Ma sono le famiglie a pagare il prezzo più alto, in tutti i sensi. Tante madri, con lavori professionalizzanti e non single - quindi non si parla di nuclei monoreddito - hanno dichiarato in alcune recenti interviste che per non allontanarsi troppo dalla sede di lavoro e per far frequentare ai figli scuole di buon livello, restano a Milano nonostante i costi proibitivi degli appartamenti, e per farlo rinunciano a tutto. Niente auto, niente palestra, parrucchiere ed estetista due volte l'anno, visite mediche solo se non rinviabili a causa di qualche problema di salute, niente corsi di inglese per i figli, né centri estivi privati, al massimo quelli parrocchiali perché costano meno. Vacanze al mare solo una settimana o due se i genitori si alternano, gli altri viaggi sono stati aboliti da tempo, rimane solo qualche gita fuori porta, il caffè al bar ma la merenda e i pasti rigorosamente a casa ( e la spesa alimentare non è economica). Se invece queste famiglie scelgono di andar via dalla città, ad un'ora o più di auto o treno, rinunciano a tutte le opportunità che questa può offrire: le poche iniziative gratuite, i servizi accessibili anche se non vuoi prendere l'auto, la sensazione di essere al centro di un mondo aperto e moderno, al passo con i tempi o che addirittura li precorre.
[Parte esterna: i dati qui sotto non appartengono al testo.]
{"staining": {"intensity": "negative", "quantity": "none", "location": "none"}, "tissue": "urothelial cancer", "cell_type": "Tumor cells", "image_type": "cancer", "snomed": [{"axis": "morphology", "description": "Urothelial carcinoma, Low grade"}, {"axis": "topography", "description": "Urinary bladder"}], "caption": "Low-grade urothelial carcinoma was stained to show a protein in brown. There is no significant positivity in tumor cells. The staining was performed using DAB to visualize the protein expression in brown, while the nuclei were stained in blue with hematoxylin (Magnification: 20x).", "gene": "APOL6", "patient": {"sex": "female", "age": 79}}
In effetti, tutte le volte che da Vicenza ci spostiamo per trascorrere un giorno a Milano, dal punto di vista economico non è uno scherzo neanche per noi: tra biglietti del treno andata e ritorno, parcheggio per l'auto in stazione, ingressi alle mostre o ai musei - che adesso si prenotano obbligatoriamente online con acquisto maggiorato dalla prevendita - un paio di passaggi al bar e una pausa pranzo veloce, si fa presto a spendere la cifra che si pagherebbe trascorrendo un weekend in qualunque altra città. E se è impegnativo per i turisti, figuriamoci per i residenti. Forse Milano dovrebbe rispettare di più i suoi abitanti e gratificarli. Sarebbe ancora più bella.